H.L.Rippingale

H.L.Rippingale

My world


Pitter patter the rain drops fall
Can’t you hear my thunder call?

Lightening striking across the sky;
Storming because all I wanted was you and I

You hit my core making the earth quake
Rocks fall from the mountains as I shake

Crashing frantically like the deep sea;
Instead of growing like the big oak tree

Now I smother above in a great grey cloud
You’re not having my sun, you’re not aloud

Soon I will let out a shining ray
The grass will grow again some day

My fruits and flowers will re grow
Sweeping you away with my winds strong blow

My skies will be returning back to blue
The birds will be singing songs that sing true

One day another will come along and insert;
Planting their seed in my loving dirt

You’re the one standing on sinking sand
I could rid of you and hide you under my land

But I send you beyond the stars in outer space
I no longer want you in my world's magical place.

Buried and gone

My hearts beating but I can't hear the sound
It's buried in the dirt 6 feet under ground
Surrounded by crows and a big barking hound
I buried it far where it will never be found

My good half I hid in a cave
Try to love me; you will have to be brave
The dark side has swallowed don't try and save
You will have to chain me down before I behave
The old me is buried and gone in the grave
So say goodbye, blow a kiss and wave

My hearts beating but I can't hear the sound
It's buried in the dirt 6 feet under ground
Surrounded by crows and a big barking hound
I buried it far where it will never be found

My feelings I left behind
You created me, now don't you wish you were kind
For I am coming to suffocate your incapable mind
Your bones I am about to break then grind
Goodbye you living dead for I you will never find
To the devil my soul I have already signed

My hearts beating but I can't hear the sound
It's buried in the dirt 6 feet under ground
Surrounded by crows and a big barking hound
I buried it far where it will never be found

Beat again



Place fairy dust in my mind, let's see what magic I might find

To feel something again would be sweet, just one heart beat

Just one tear, I want to feel something even fear

I have become numb and cold hearted, I lost myself and was departed

In the mist I still roam, self confusion to where is home

Thought I'd found the way out, but here I am in my mind still having a shout

Torn between a world of insanity and lies, surrounded by everything that I despise

Where do I fit? I'm sick of falling in this snake pit!

Just one heart beat; just one tear, I want to feel something even fear

Others abuse; lie, rape, murder, manipulate, drink driving, self conscious, vanity, this is insanity!

To experience the pleasures of what? Tell me what have we truly got?

We come with nothing and leave what we teach behind, what's so wrong in living kind

Don't you want to leave behind respect and knowledge? Druggie sex pest or educated at college?

It isn't hard to find the way, just get off that path, go on stray!
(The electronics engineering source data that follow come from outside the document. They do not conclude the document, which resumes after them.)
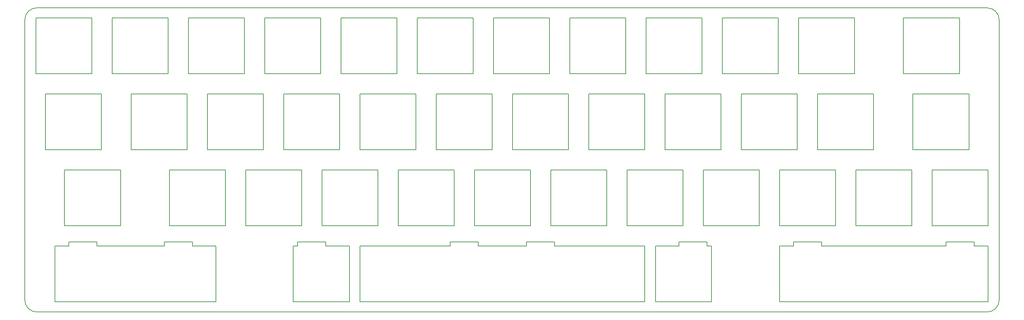
<source format=gbr>
%TF.GenerationSoftware,KiCad,Pcbnew,(6.0.10)*%
%TF.CreationDate,2023-02-21T20:04:24-06:00*%
%TF.ProjectId,Asymptote_Plate_PCB,4173796d-7074-46f7-9465-5f506c617465,rev?*%
%TF.SameCoordinates,Original*%
%TF.FileFunction,Profile,NP*%
%FSLAX46Y46*%
G04 Gerber Fmt 4.6, Leading zero omitted, Abs format (unit mm)*
G04 Created by KiCad (PCBNEW (6.0.10)) date 2023-02-21 20:04:24*
%MOMM*%
%LPD*%
G01*
G04 APERTURE LIST*
%TA.AperFunction,Profile*%
%ADD10C,0.200000*%
%TD*%
G04 APERTURE END LIST*
D10*
X69343752Y-61912500D02*
X69343752Y-75912500D01*
X69343752Y-61912500D02*
X83343750Y-61912500D01*
X83343750Y-75912500D02*
X69343752Y-75912500D01*
X83343750Y-75912500D02*
X83343750Y-61912500D01*
X88393751Y-75912500D02*
X88393751Y-61912500D01*
X88393751Y-61912500D02*
X102393751Y-61912500D01*
X102393751Y-61912500D02*
X102393751Y-75912500D01*
X102393751Y-75912500D02*
X88393751Y-75912500D01*
X154781249Y-114012499D02*
X154781248Y-100012501D01*
X140781250Y-100012502D02*
X154781248Y-100012501D01*
X140781250Y-100012502D02*
X140781251Y-114012500D01*
X154781250Y-114012499D02*
X140781251Y-114012500D01*
X198906250Y-119062499D02*
X200025000Y-119062500D01*
X200025000Y-119062500D02*
X200025000Y-133062500D01*
X200025000Y-133062500D02*
X186025000Y-133062500D01*
X186025000Y-133062500D02*
X186025000Y-119062500D01*
X186025000Y-119062500D02*
X191906250Y-119062500D01*
X191906250Y-119062500D02*
X191906250Y-118062499D01*
X191906250Y-118062499D02*
X198906250Y-118062500D01*
X198906250Y-118062500D02*
X198906250Y-119062499D01*
X269081250Y-114012500D02*
X255081250Y-114012500D01*
X255081250Y-114012500D02*
X255081250Y-100012500D01*
X255081250Y-100012500D02*
X269081250Y-100012500D01*
X269081250Y-100012500D02*
X269081250Y-114012500D01*
X230981250Y-100012499D02*
X230981250Y-114012499D01*
X230981250Y-114012499D02*
X216981250Y-114012499D01*
X216981250Y-114012499D02*
X216981250Y-100012499D01*
X216981250Y-100012499D02*
X230981250Y-100012499D01*
X202406251Y-94962500D02*
X188406251Y-94962500D01*
X188406251Y-94962500D02*
X188406251Y-80962500D01*
X188406251Y-80962500D02*
X202406251Y-80962500D01*
X202406251Y-80962500D02*
X202406251Y-94962500D01*
X183356251Y-94962500D02*
X169356251Y-94962500D01*
X169356251Y-94962500D02*
X169356251Y-80962500D01*
X169356251Y-80962500D02*
X183356250Y-80962500D01*
X183356250Y-80962500D02*
X183356251Y-94962500D01*
X145256250Y-80962500D02*
X145256250Y-94962500D01*
X145256250Y-94962500D02*
X131256250Y-94962500D01*
X131256250Y-94962500D02*
X131256250Y-80962500D01*
X131256250Y-80962500D02*
X145256250Y-80962500D01*
X78581250Y-114012500D02*
X64581250Y-114012500D01*
X64581250Y-114012500D02*
X64581250Y-100012500D01*
X64581250Y-100012500D02*
X78581250Y-100012500D01*
X78581250Y-100012500D02*
X78581250Y-114012500D01*
X47625000Y-80962500D02*
X47625000Y-94962500D01*
X47625000Y-94962500D02*
X33625000Y-94962500D01*
X33625000Y-94962500D02*
X33625000Y-80962500D01*
X33625000Y-80962500D02*
X47625000Y-80962500D01*
X38387500Y-114012500D02*
X38387500Y-100012500D01*
X38387500Y-100012500D02*
X52387501Y-100012500D01*
X52387501Y-100012500D02*
X52387501Y-114012500D01*
X52387501Y-114012500D02*
X38387500Y-114012500D01*
X64293750Y-61912499D02*
X64293750Y-75912499D01*
X64293750Y-75912499D02*
X50293750Y-75912499D01*
X50293750Y-75912499D02*
X50293750Y-61912499D01*
X50293750Y-61912499D02*
X64293750Y-61912499D01*
X135731250Y-100012499D02*
X135731250Y-114012499D01*
X135731250Y-114012499D02*
X121731250Y-114012499D01*
X121731250Y-114012499D02*
X121731250Y-100012499D01*
X121731250Y-100012499D02*
X135731250Y-100012499D01*
X121443750Y-75912500D02*
X107443750Y-75912500D01*
X107443750Y-75912500D02*
X107443750Y-61912500D01*
X107443750Y-61912500D02*
X121443750Y-61912500D01*
X121443750Y-61912500D02*
X121443750Y-75912500D01*
X197643751Y-61912500D02*
X197643751Y-75912500D01*
X197643751Y-75912500D02*
X183643751Y-75912500D01*
X183643751Y-75912500D02*
X183643751Y-61912500D01*
X183643751Y-61912500D02*
X197643751Y-61912500D01*
X197931250Y-114012499D02*
X197931250Y-100012499D01*
X197931250Y-100012499D02*
X211931251Y-100012499D01*
X211931251Y-100012499D02*
X211931251Y-114012499D01*
X211931251Y-114012499D02*
X197931250Y-114012499D01*
X236031251Y-100012500D02*
X250031250Y-100012499D01*
X250031250Y-100012499D02*
X250031250Y-114012499D01*
X250031250Y-114012499D02*
X236031250Y-114012499D01*
X236031250Y-114012499D02*
X236031251Y-100012500D01*
X220481250Y-118062499D02*
X227481251Y-118062499D01*
X227481251Y-118062499D02*
X227481251Y-119062500D01*
X227481251Y-119062500D02*
X258581251Y-119062500D01*
X258581251Y-119062500D02*
X258581250Y-118062500D01*
X258581250Y-118062500D02*
X265581250Y-118062499D01*
X265581250Y-118062499D02*
X265581250Y-119062500D01*
X265581250Y-119062500D02*
X269081250Y-119062500D01*
X269081250Y-119062500D02*
X269081250Y-133062500D01*
X269081250Y-133062500D02*
X216981250Y-133062499D01*
X216981250Y-133062499D02*
X216981251Y-119062500D01*
X216981251Y-119062500D02*
X220481250Y-119062500D01*
X220481250Y-119062500D02*
X220481250Y-118062499D01*
X160806250Y-119062500D02*
X183356250Y-119062500D01*
X183356250Y-119062500D02*
X183356250Y-133062500D01*
X183356250Y-133062500D02*
X112206250Y-133062499D01*
X112206250Y-133062499D02*
X112206251Y-119062500D01*
X112206251Y-119062500D02*
X134756250Y-119062499D01*
X134756250Y-119062499D02*
X134756250Y-118062500D01*
X134756250Y-118062500D02*
X141756250Y-118062499D01*
X141756250Y-118062499D02*
X141756250Y-119062500D01*
X141756250Y-119062500D02*
X153806251Y-119062500D01*
X153806251Y-119062500D02*
X153806250Y-118062500D01*
X153806250Y-118062500D02*
X160806250Y-118062499D01*
X160806250Y-118062499D02*
X160806250Y-119062500D01*
X264318750Y-94962500D02*
X250318750Y-94962500D01*
X250318750Y-94962500D02*
X250318750Y-80962500D01*
X250318750Y-80962500D02*
X264318750Y-80962500D01*
X264318750Y-80962500D02*
X264318750Y-94962500D01*
X235743750Y-61912500D02*
X235743750Y-75912500D01*
X235743750Y-75912500D02*
X221743750Y-75912500D01*
X221743750Y-75912500D02*
X221743750Y-61912500D01*
X221743750Y-61912500D02*
X235743750Y-61912500D01*
X216693750Y-61912500D02*
X216693750Y-75912500D01*
X216693750Y-75912500D02*
X202693750Y-75912500D01*
X202693750Y-75912500D02*
X202693750Y-61912500D01*
X202693750Y-61912500D02*
X216693750Y-61912500D01*
X178881250Y-114012500D02*
X178881250Y-100012500D01*
X178881250Y-100012500D02*
X192881250Y-100012500D01*
X192881250Y-100012500D02*
X192881250Y-114012500D01*
X192881250Y-114012500D02*
X178881250Y-114012500D01*
X150306250Y-80962500D02*
X164306250Y-80962500D01*
X164306250Y-80962500D02*
X164306250Y-94962500D01*
X164306250Y-94962500D02*
X150306250Y-94962500D01*
X150306250Y-94962500D02*
X150306250Y-80962500D01*
X140493750Y-61912500D02*
X140493750Y-75912500D01*
X140493750Y-75912500D02*
X126493750Y-75912500D01*
X126493750Y-75912500D02*
X126493750Y-61912500D01*
X126493750Y-61912500D02*
X140493750Y-61912500D01*
X107156251Y-80962500D02*
X107156251Y-94962500D01*
X107156251Y-94962500D02*
X93156250Y-94962500D01*
X93156250Y-94962500D02*
X93156250Y-80962500D01*
X93156250Y-80962500D02*
X107156251Y-80962500D01*
X97631250Y-100012500D02*
X97631251Y-114012499D01*
X97631251Y-114012499D02*
X83631251Y-114012499D01*
X83631251Y-114012499D02*
X83631251Y-100012499D01*
X83631251Y-100012499D02*
X97631250Y-100012500D01*
X69056250Y-80962500D02*
X69056250Y-94962500D01*
X69056250Y-94962500D02*
X55056250Y-94962500D01*
X55056250Y-94962500D02*
X55056250Y-80962500D01*
X55056250Y-80962500D02*
X69056250Y-80962500D01*
X46474500Y-119062500D02*
X63350500Y-119062500D01*
X63350500Y-119062500D02*
X63350500Y-118062500D01*
X63350500Y-118062500D02*
X70350500Y-118062499D01*
X70350500Y-118062499D02*
X70350500Y-119062500D01*
X70350500Y-119062500D02*
X76200000Y-119062500D01*
X76200000Y-119062500D02*
X76200000Y-133062500D01*
X76200000Y-133062500D02*
X36006251Y-133062500D01*
X36006251Y-133062500D02*
X36006251Y-119062500D01*
X36006251Y-119062500D02*
X39474500Y-119062500D01*
X39474500Y-119062500D02*
X39474500Y-118062499D01*
X39474500Y-118062499D02*
X46474500Y-118062500D01*
X46474500Y-118062500D02*
X46474500Y-119062500D01*
X31243750Y-75912500D02*
X31243750Y-61912500D01*
X31243750Y-61912500D02*
X45243750Y-61912500D01*
X45243750Y-61912500D02*
X45243750Y-75912500D01*
X45243750Y-75912500D02*
X31243750Y-75912500D01*
X74106251Y-80962500D02*
X88106251Y-80962500D01*
X88106251Y-80962500D02*
X88106251Y-94962500D01*
X88106251Y-94962500D02*
X74106251Y-94962500D01*
X74106251Y-94962500D02*
X74106251Y-80962500D01*
X116681250Y-100012499D02*
X116681250Y-114012499D01*
X116681250Y-114012499D02*
X102681250Y-114012499D01*
X102681250Y-114012499D02*
X102681250Y-100012499D01*
X102681250Y-100012499D02*
X116681250Y-100012499D01*
X126206250Y-80962500D02*
X126206250Y-94962500D01*
X126206250Y-94962500D02*
X112206250Y-94962500D01*
X112206250Y-94962500D02*
X112206250Y-80962500D01*
X112206250Y-80962500D02*
X126206250Y-80962500D01*
X159543750Y-61912500D02*
X159543750Y-75912500D01*
X159543750Y-75912500D02*
X145543750Y-75912499D01*
X145543750Y-75912499D02*
X145543750Y-61912500D01*
X145543750Y-61912500D02*
X159543750Y-61912500D01*
X178593750Y-61912499D02*
X178593750Y-75912499D01*
X178593750Y-75912499D02*
X164593750Y-75912499D01*
X164593750Y-75912499D02*
X164593750Y-61912499D01*
X164593750Y-61912499D02*
X178593750Y-61912499D01*
X221456250Y-80962500D02*
X221456250Y-94962500D01*
X221456250Y-94962500D02*
X207456250Y-94962500D01*
X207456250Y-94962500D02*
X207456250Y-80962500D01*
X207456250Y-80962500D02*
X221456250Y-80962500D01*
X240506250Y-80962500D02*
X240506250Y-94962500D01*
X240506250Y-94962500D02*
X226506250Y-94962500D01*
X226506250Y-94962500D02*
X226506250Y-80962500D01*
X226506250Y-80962500D02*
X240506250Y-80962500D01*
X247937500Y-61912500D02*
X261937500Y-61912500D01*
X261937500Y-61912500D02*
X261937500Y-75912500D01*
X261937500Y-75912500D02*
X247937500Y-75912499D01*
X247937500Y-75912499D02*
X247937500Y-61912500D01*
X95537500Y-119062500D02*
X96656250Y-119062500D01*
X96656250Y-119062500D02*
X96656250Y-118062499D01*
X96656250Y-118062499D02*
X103656250Y-118062500D01*
X103656250Y-118062500D02*
X103656251Y-119062500D01*
X103656251Y-119062500D02*
X109537500Y-119062500D01*
X109537500Y-119062500D02*
X109537500Y-133062500D01*
X109537500Y-133062500D02*
X95537500Y-133062499D01*
X95537500Y-133062499D02*
X95537500Y-119062500D01*
X28468750Y-132587401D02*
G75*
G03*
X31468750Y-135587401I3000001J1D01*
G01*
X31468750Y-135587401D02*
X268856043Y-135587401D01*
X268856043Y-135587402D02*
G75*
G03*
X271856044Y-132587400I1J3000000D01*
G01*
X271856044Y-132587400D02*
X271856044Y-62387500D01*
X271856045Y-62387500D02*
G75*
G03*
X268856043Y-59387499I-3000000J1D01*
G01*
X268856043Y-59387499D02*
X31468751Y-59387500D01*
X31468751Y-59387499D02*
G75*
G03*
X28468750Y-62387500I0J-3000001D01*
G01*
X28468750Y-62387500D02*
X28468750Y-132587401D01*
X173831250Y-100012500D02*
X173831250Y-114012500D01*
X173831250Y-114012500D02*
X159831250Y-114012500D01*
X159831250Y-114012500D02*
X159831250Y-100012500D01*
X159831250Y-100012500D02*
X173831250Y-100012500D01*
M02*

</source>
You have created this monster in me where I don't feel, now I want to change this and get you real

You effect the people around, your attitude and behaviour is what others have found

Just one heart beat; just one tear, now I remember what I fear

I can't change the world but I can start with myself, I hope you follow in good health.

Angels in your heart


I see angels dancing in your heart, but are they pure or are they dark?

I can't see past the smile you hold, are you dust or solid gold?

And as time goes by the truth will unfold, stories of truth and lies will be told

Angels of good and angels of sin, traits you choose for a pleasured grin

Liars only lie to themselves, lack of security craving something else

Please yourself and live in vain, show no remorse how to yourself you bring shame!

Have respect for yourself and others; treat everyone like sisters and brothers

If you are true to yourself this will show, watch how everyone will love to know

The trait you choose is the one you create; you won’t see me at hells gate.

Dead and Twisted


I live in a forest surrounded by dead twisted broken trees
No people or animals just grey clouds and a cold heavy breeze
I like the sense of danger and not knowing what to expect
I like the dark nights, shadows lurking, any noise is suspect!

I like the crows that watch eagerly from above
I have never experienced anything more to want love
I have become comfortable in the cold rainy days
I have become happy in my un-happy ways

Killed from the moment I could breathe
And in a happy ending you want me to believe?
Anything alive that enters my forest runs from me
So here in my dead forest of twisted trees I stay but free
I have all the space to do what I want and be what I want to be

But still alone and misunderstood, confused in the wood
Leave? I am trapped in this way; I wouldn't be here if I could
I was designed by my surroundings that moulded
Now the truths come out and all the creases have unfolded

I live in a forest surrounded by dead twisted broken trees
No people or animals just grey clouds and a cold heavy breeze.